Finally, I suggest that you do not allow Jedi characters to begin with a lightsabre, regardless of what the template says. The lightsabre is the weapon of the Jedi, not of any punk who has Force skills. They have to earn Jedi, and they ought to earn a lightsabre. I think you'll find that it's easy to tempt players into taking shortcuts with their characters in order to get a lightsabre. Of course, the shortcut takes them straight through the dark side. But, that kind of thing is up to you.

wolverine
10 May 2002, 03:38 AM
My sentiments exactly. I do have 2 seperate lists for force powers. One is players initial choice (when they are made) and the other is full power list.

As a side note, the jedi only get's 1 power per full D of force ability, (ie 3 at 1/1/1[alien student],2 for 1/1[quixotic or failed], or 1 for control[minor]), and no other powers, even if me bumps up the stat at character creation.
Then have it wher ehe can only learn a skill OR increase a power...

Jericho_Narcas
10 May 2002, 11:14 AM
One of the things I really like about the R&E 2nd edition rules is the fact that Jedi characters only start off with one force power per force skill rather than three each. When they start off with fewer powers and no master to teach them Jedi aren't too unbalanced at all.

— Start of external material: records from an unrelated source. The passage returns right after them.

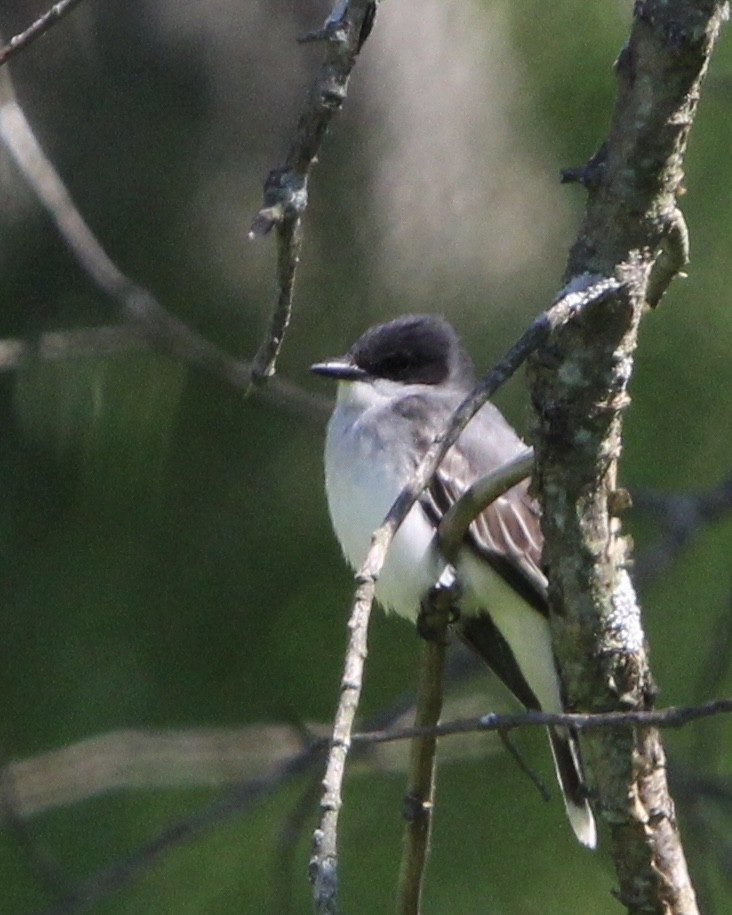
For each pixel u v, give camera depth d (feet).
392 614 29.96
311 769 27.27
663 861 18.07
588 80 26.94
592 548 17.01
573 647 17.44
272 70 28.45
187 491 28.43
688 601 30.37
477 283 27.48
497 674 26.23
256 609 28.48
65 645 27.91
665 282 17.11
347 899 27.94
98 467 28.22
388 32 26.61
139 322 26.50
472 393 15.03
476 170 26.91
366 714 29.53
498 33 26.96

As for Jedi characters starting off with lightsabers -- I don't really mind. As beginners they're just as likely to hurt themselves as anyone else. Have you ever tried to raise lightsaber combat with just 3D in control and sense? Not only does lightsaber combat take up two of their available power slots (one for each pertinent skill under R&E -- original 2nd ed. just took up one slot per power regardless of how many force skills it was based on IIRC), but as beginners they're going to have to spend at least a round or two raising it, with little chance of attacking before the 2nd or 3rd combat round. That is unless they want to raise lightsaber combat and attack all in the same round -- which penalizes a starting Jedi so badly that such an attempt is almost doomed to failure. By the time they have enough skill to use it, you're probably ready to give them a lightsaber anyway. Note that smart Jedi will still find uses for a lightsaber even if they aren't skilled enough to use it in combat -- like cutting through walls and such.

cdtatro
10 May 2002, 11:48 AM
Originally posted by Jericho_Narcas
One of the things I really like about the R&E 2nd edition rules is the fact that Jedi characters only start off with one force power per force skill rather than three each. When they start off with fewer powers and no master to teach them Jedi aren't too unbalanced at all.

I'm glad you posted this Jericho, cuz I was confused as heck after reading the post from "wolverine". Apparently I have 2nd edition at home, not R&E. I like this 1 power per skill idea better. And I was already planning to implement the "control/alter powers cost 1 control and 1 alter" rule. Maybe I should start a new thread "what are the differences between 2nd ed and 2ndR&E" - unless anyone can point me to a handy FAQ on this?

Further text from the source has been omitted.